== Task data

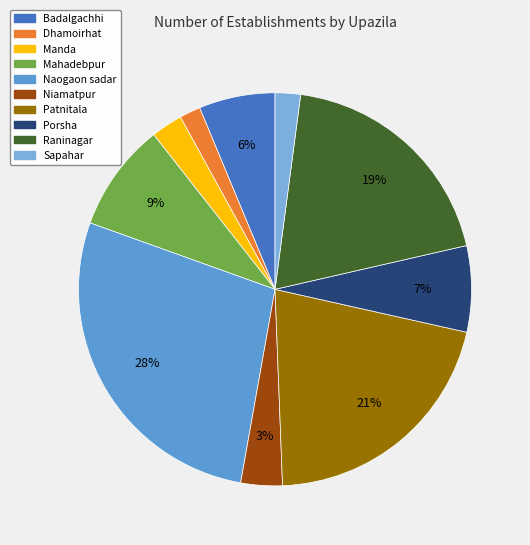

Combined, do Dhamoirhat and Niamatpur account for over 50%?

No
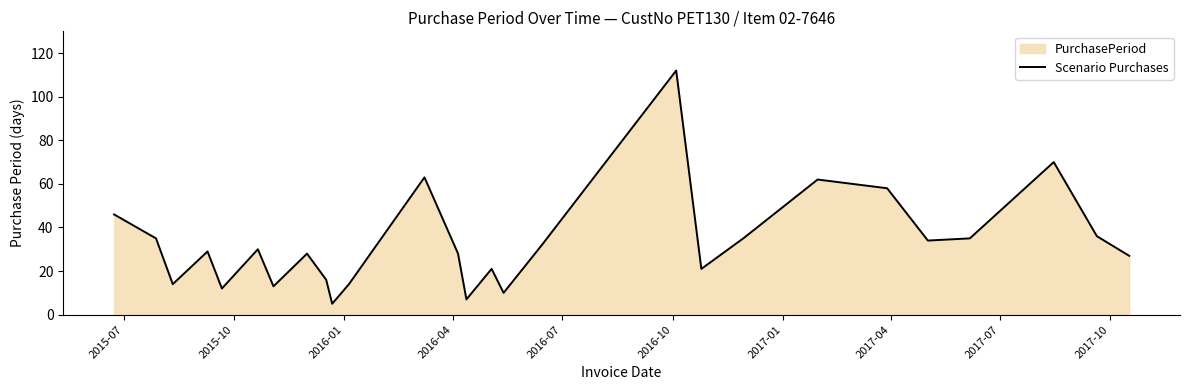

What is the sum of all values?

893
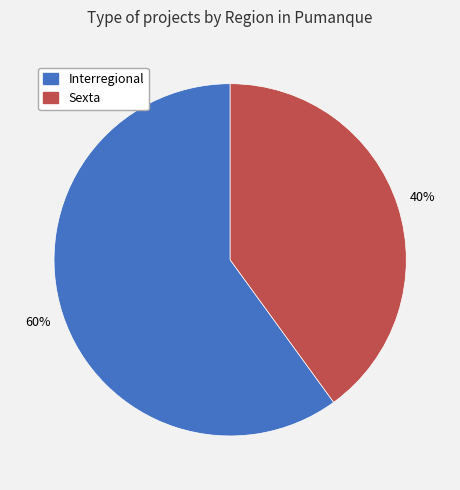

Is it true that Interregional is 60% of the pie?

True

====

» Task requirements: Copy all of the data above word for word, leaving out the pictures.

» Response area:
Combined, do Dhamoirhat and Niamatpur account for over 50%?

No

What is the sum of all values?

893

Is it true that Interregional is 60% of the pie?

True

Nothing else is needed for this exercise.